A single-node Redis rate limiter using INCR and EXPIRE is straightforward: increment the counter for the (user_id, current_window) key, set the TTL on the first request of each window. But the INCR and EXPIRE are two separate commands, not atomic. A crash between them leaves a counter with no TTL that never expires. The fix: use Lua scripts (which Redis executes atomically) or the newer Redis SET with NX and PX flags to set value and TTL atomically. For token bucket semantics, Redis 7's built-in rate limiting module handles this natively.
With a fleet of 50 API servers, each maintaining its own in-process counter, the effective limit is 50N: each instance allows N requests independently.
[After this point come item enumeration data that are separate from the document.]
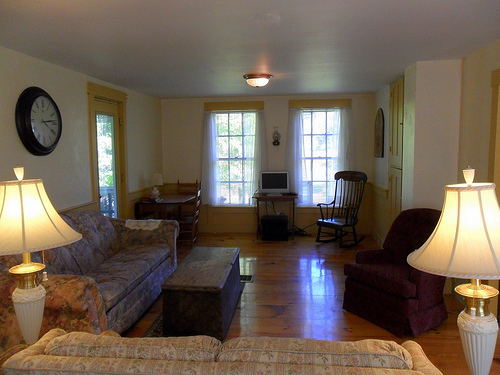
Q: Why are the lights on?
A: To see.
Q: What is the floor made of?
A: Wood.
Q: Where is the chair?
A: Next to the screen.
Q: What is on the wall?
A: Clock.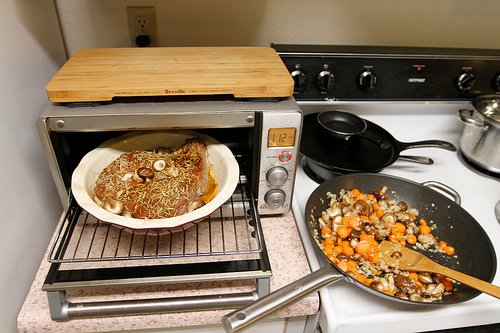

A client who routes all requests through one instance hits the local limit; one who distributes across all instances gets 50x the intended limit. The solution is a centralized counter in Redis, but this adds a network round-trip to every API request. The practical compromise is a local + global hybrid: each instance holds a local token bucket with a small capacity (burst absorption) and periodically syncs with a shared Redis counter. The local bucket handles microsecond traffic smoothing; the Redis counter enforces the global rate. Lyft's ratelimit service and Envoy's rate limiting filter use this architecture.
The most important rate limiter design question is: what should happen when the rate limit store is unavailable? Fail open (allow all requests) preserves availability: your service stays up but loses rate limiting. Fail closed (reject all requests) protects your backend but makes your service unavailable to legitimate users. The right answer is almost always fail open for external-facing APIs (a DoS attack on your Redis doesn't become a self-inflicted outage), and fail closed for internal rate limits that protect critical resources (payment processors, SMS APIs with per-message costs). Make the choice explicit in your design.